Education – the journey and the destination

With a high school student about to enter 12th grade, we are finding colorful mailings from colleges in our mailbox every day. It’s a competitive market for students, and college marketing offices need to make their institutions attractive. 

As I was sifting through the pile, something struck me about how schools are trying to appeal to my rising senior. For over 20 years now, education at all levels has been driven by an accountability ethos. This is intended to ensure schools’ accountability for their quality by defining student learning outcomes (SLOs) and reporting students’ achievement of those outcomes. In an age of rising education costs and the demand for value for money (and for institutions that want to benefit from federal government financial support) this is considered to be good for students. And the definition and assessment of SLOs has become a centerpiece of accreditation standards. 

The funny thing is, I’ve never yet met a student who cares much about student learning outcomes.

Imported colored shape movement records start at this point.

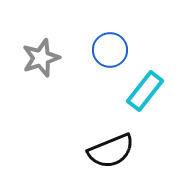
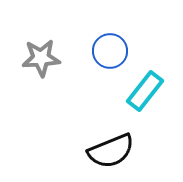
blue circle: moved 1 px down
gray star: rotated 15 degrees clockwise
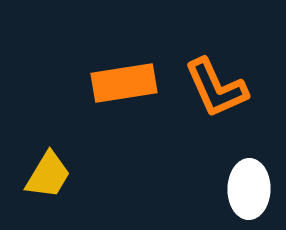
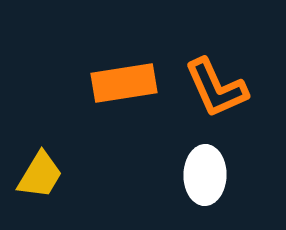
yellow trapezoid: moved 8 px left
white ellipse: moved 44 px left, 14 px up
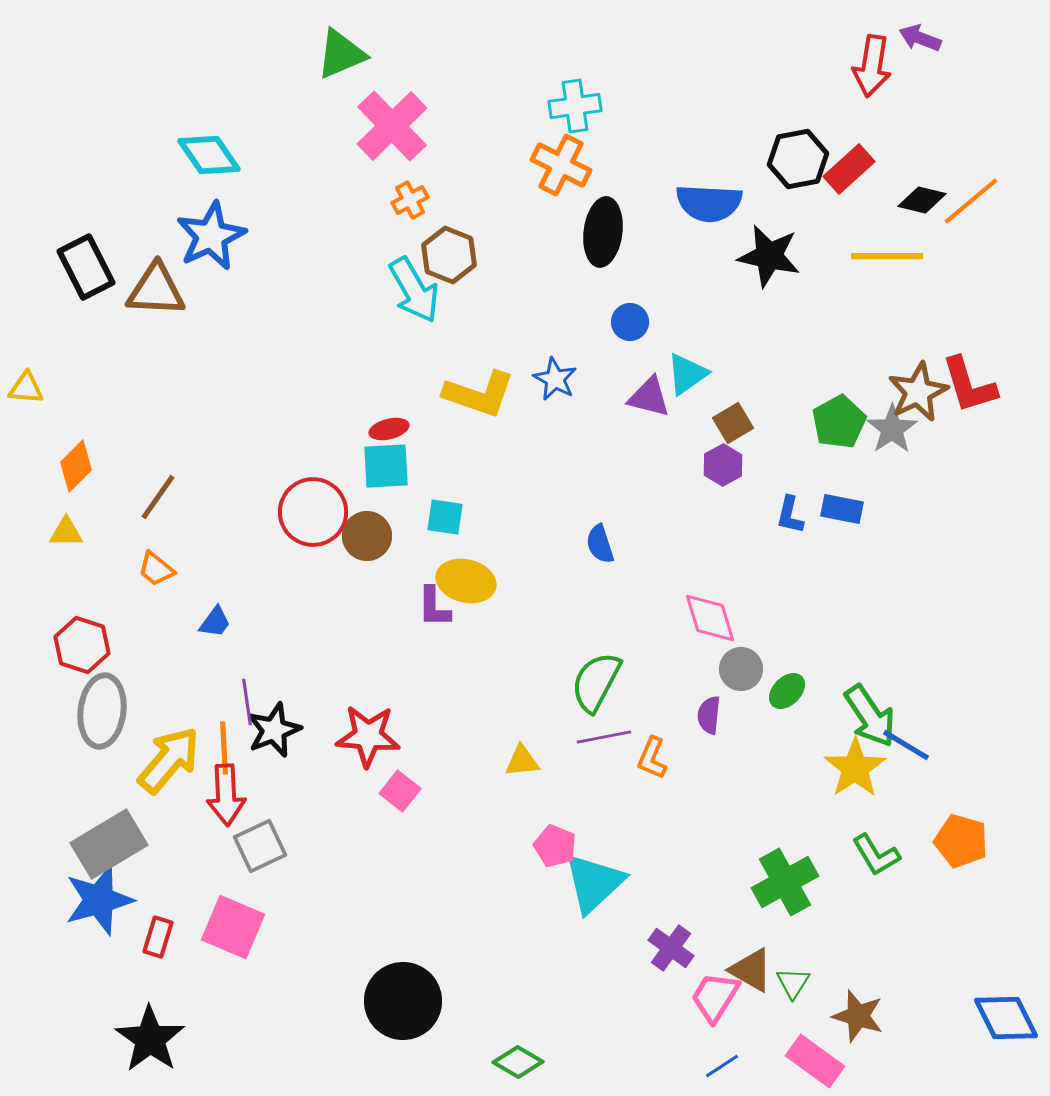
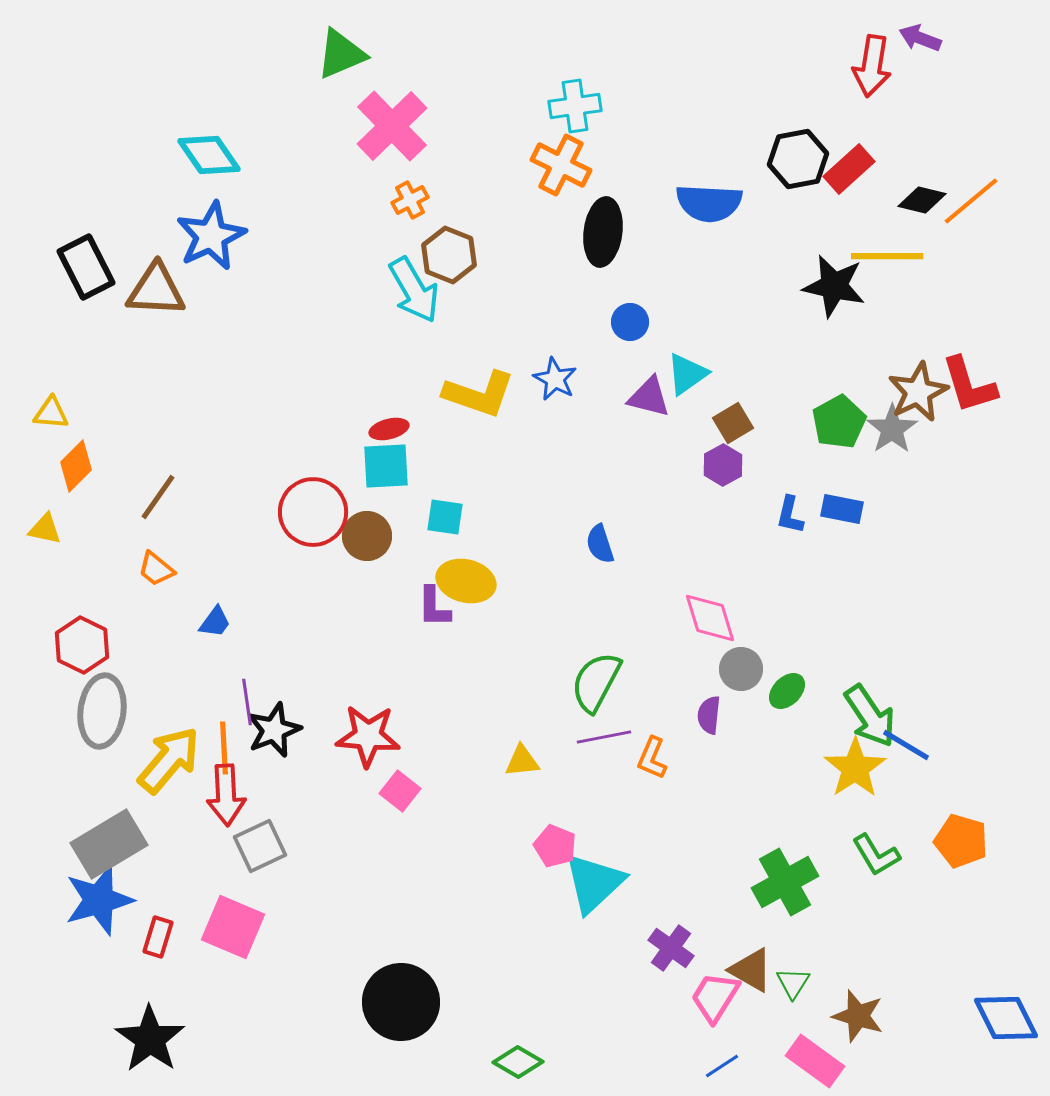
black star at (769, 256): moved 65 px right, 30 px down
yellow triangle at (26, 388): moved 25 px right, 25 px down
yellow triangle at (66, 532): moved 21 px left, 3 px up; rotated 12 degrees clockwise
red hexagon at (82, 645): rotated 8 degrees clockwise
black circle at (403, 1001): moved 2 px left, 1 px down
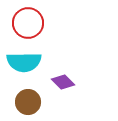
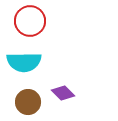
red circle: moved 2 px right, 2 px up
purple diamond: moved 11 px down
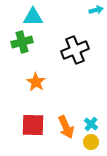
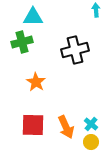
cyan arrow: rotated 80 degrees counterclockwise
black cross: rotated 8 degrees clockwise
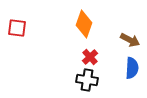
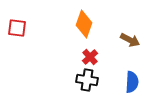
blue semicircle: moved 14 px down
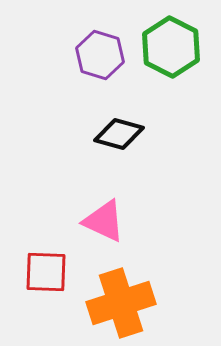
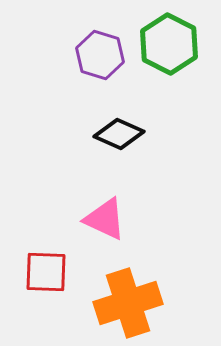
green hexagon: moved 2 px left, 3 px up
black diamond: rotated 9 degrees clockwise
pink triangle: moved 1 px right, 2 px up
orange cross: moved 7 px right
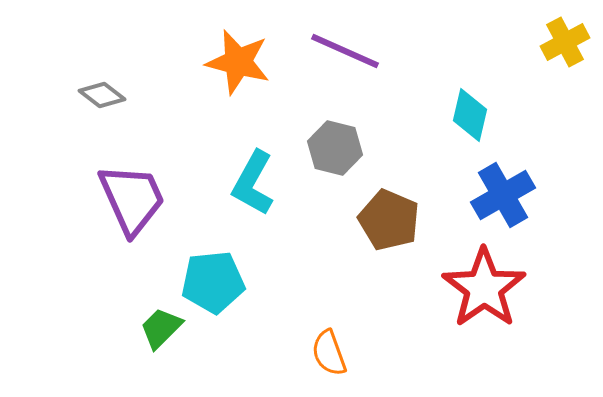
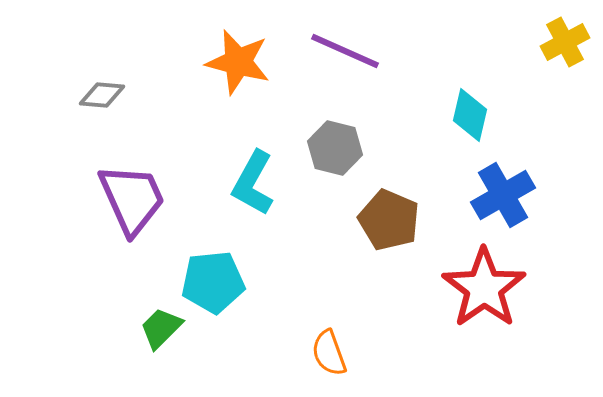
gray diamond: rotated 33 degrees counterclockwise
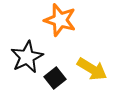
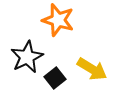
orange star: moved 2 px left
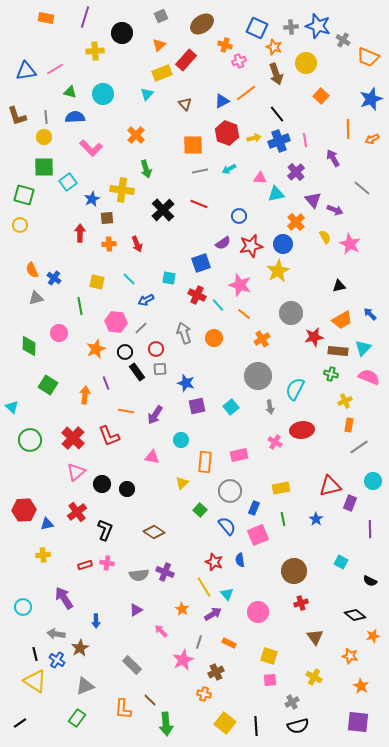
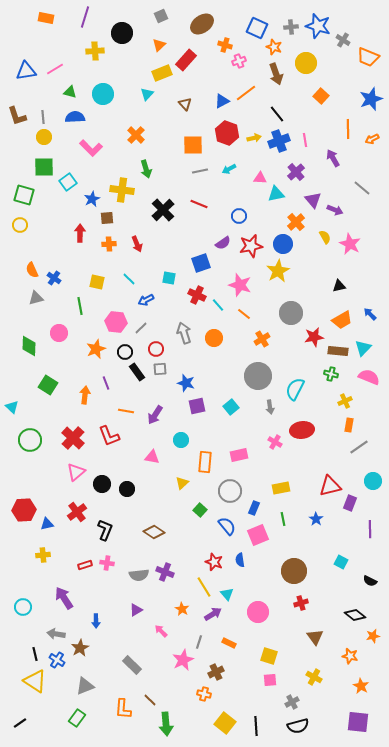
gray line at (46, 117): moved 3 px left
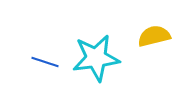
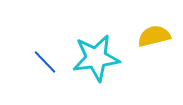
blue line: rotated 28 degrees clockwise
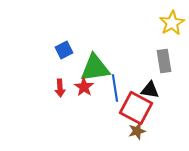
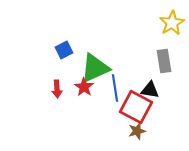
green triangle: rotated 16 degrees counterclockwise
red arrow: moved 3 px left, 1 px down
red square: moved 1 px up
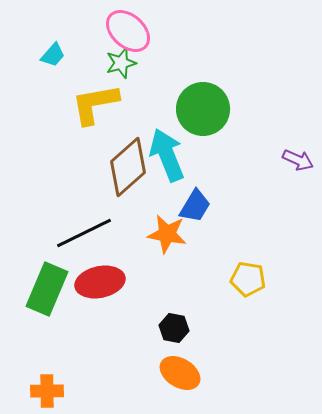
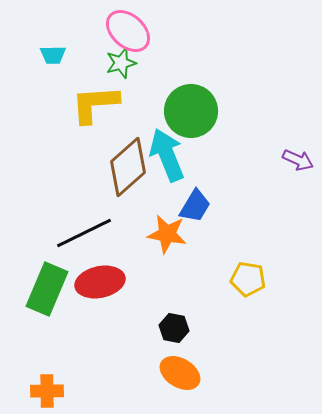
cyan trapezoid: rotated 48 degrees clockwise
yellow L-shape: rotated 6 degrees clockwise
green circle: moved 12 px left, 2 px down
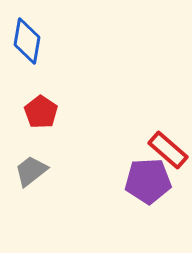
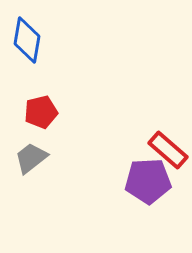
blue diamond: moved 1 px up
red pentagon: rotated 24 degrees clockwise
gray trapezoid: moved 13 px up
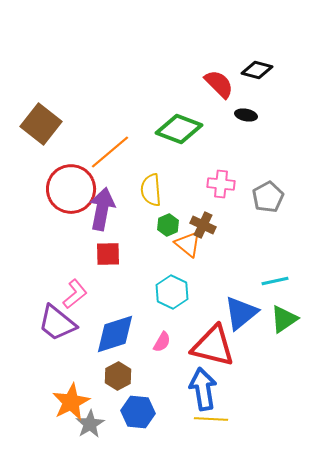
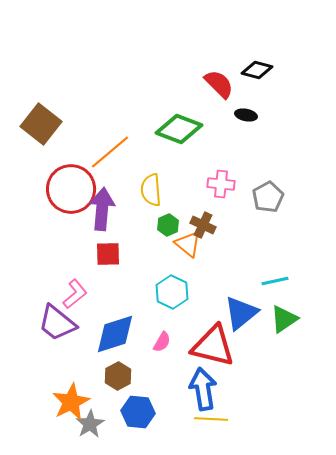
purple arrow: rotated 6 degrees counterclockwise
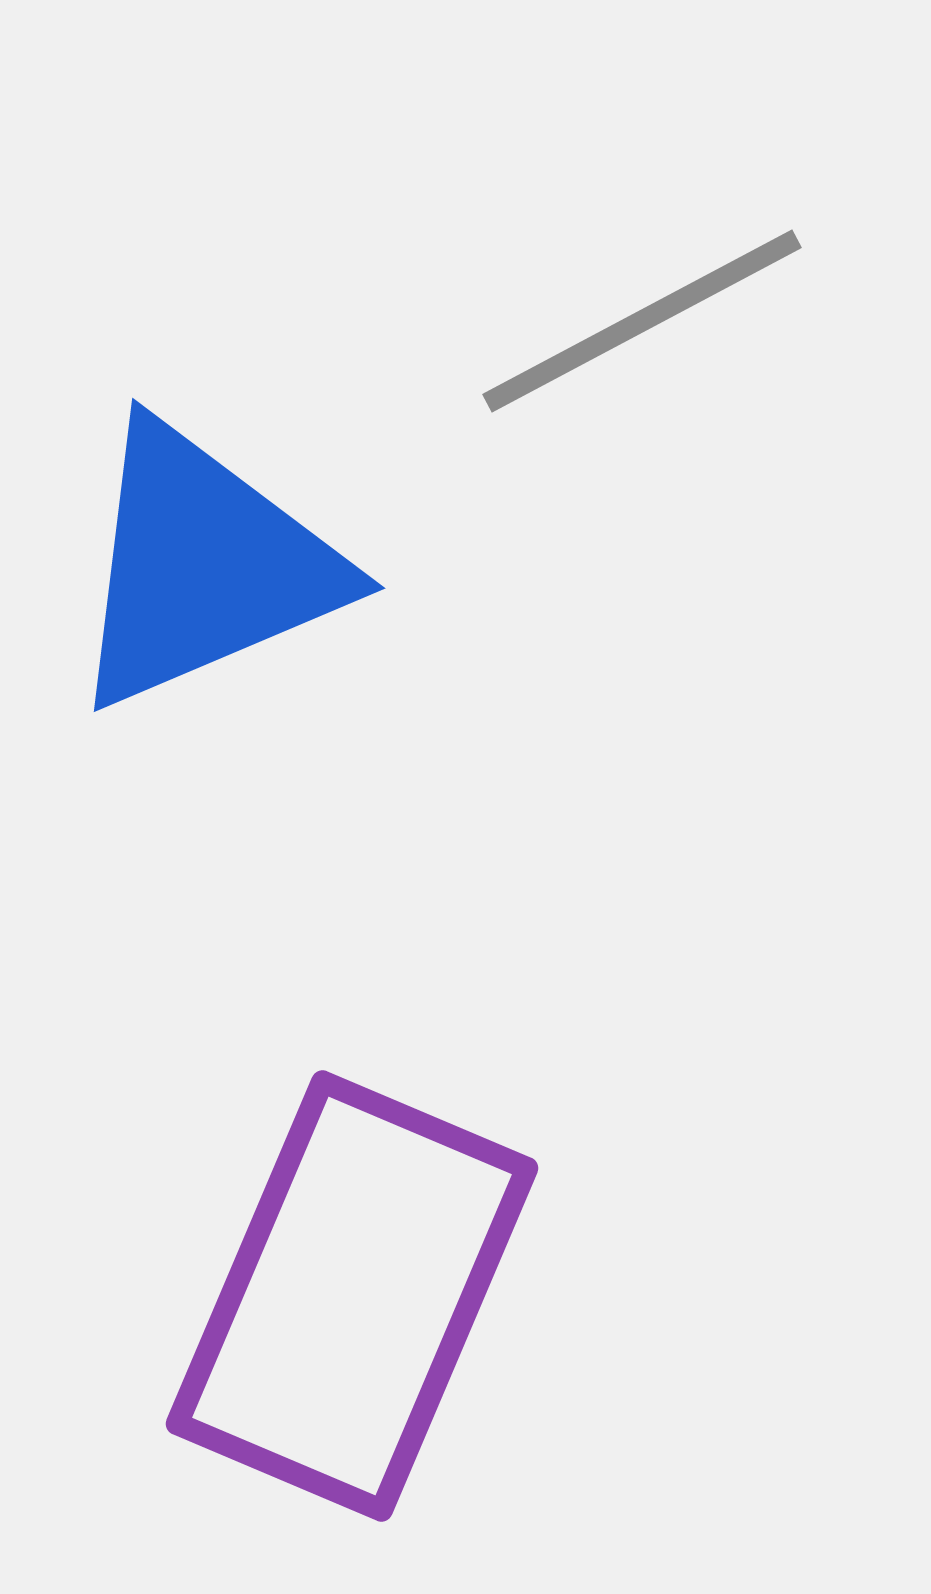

And if students did care about them, you would think the college marketers would have cottoned on to that fact by now. But look at some of the messages in the mailings we’ve been receiving…

“A college experience built around your definition of success.” 

This doesn’t sound like a college that is pushing its SLOs as a selling point. It is about the student finding meaning in the college experience. 

How about this student quote from another mailer…

“I’ve had professors who truly care about what I am doing and how I’m moving forward in my life.” 

I doubt you will find a requirement for ‘professors who truly care’ in your accreditor’s standards. 

“Best college town, extraordinary college experience.” 

Again with the ‘experience.’ Again, not a sales pitch based on outcomes. 

“Your (college name) story starts here.” 

College as a story – something filled with experiences and will create memories and meaning. 

“The question isn’t where you want to go. It’s how to get there” – an explicitly anti-outcome statement. 

And finally, my favorite: 

“You’ll never be bored in Buffalo.” 

Enough said? 

My point is that in the push for accountability and compliance, we can become too focused on outcomes that students may not be very interested in, and not pay attention to the quality of their experience. When we focus only on results, we can forget that what makes an education memorable is the location, the personalities, the interactions, the participation in the process, the experience of undergoing all that. A quality education should be rich in experiences, should encourage personal growth, should open us up to different ways of understanding the world. This is all very difficult to express as a measurable learning outcome. 

Does this matter? I think it does for several reasons. 

  • What does the grade for your course represent? Is it only the final result, the achievement of the outcome? Most teachers want to include assignments, projects, class participation and contribution, and quizzes – formative activities on the way to the goal – as part of the final grade. This is because teachers know that an education is not simply about the destination but also about engagement in the process. Students who fail to engage in the class but nonetheless achieve the learning outcome may have ‘succeeded’ in meeting an outcome, but may have failed to gain an education.


  • When can you consider that a class ‘worked?’ An education professor criticized teachers she observed who thought their class had ‘worked,’ because they failed to clearly define and assess an outcome for that class. But perhaps teachers know that ‘working’ can also mean having students engage in a process, in activities that enrich them in ways that are hard to measure – none of which is interesting to an outcomes-only oriented observer.

  • What is important when designing an educational program? Striving to comply with accreditation standards, many schools are focusing heavily on teaching to and assessing outcomes. An equal focus on how to get there – the journey too, not just the destination – should be taken seriously by schools and those who hold them accountable.

  • Is online learning just as good as in-person learning? From a purely outcomes point of view, maybe. Good online learning can of course be rich in experiences. But is it possible for good online learning to be as rich and engaging as good in-person learning? Personally I doubt it. 

And here comes the caveat, of course. I’m not arguing that establishing and assessing outcomes is not important. Clearly if education is going to consume students’ resources – their money, time, and effort – they want to know that they will gain knowledge and skills from it. I am concerned though that – as in many areas of life – the pendulum can swing too far in one direction. I’m arguing that it ought to swing back some way. College marketers, teachers, and students have understood this all along.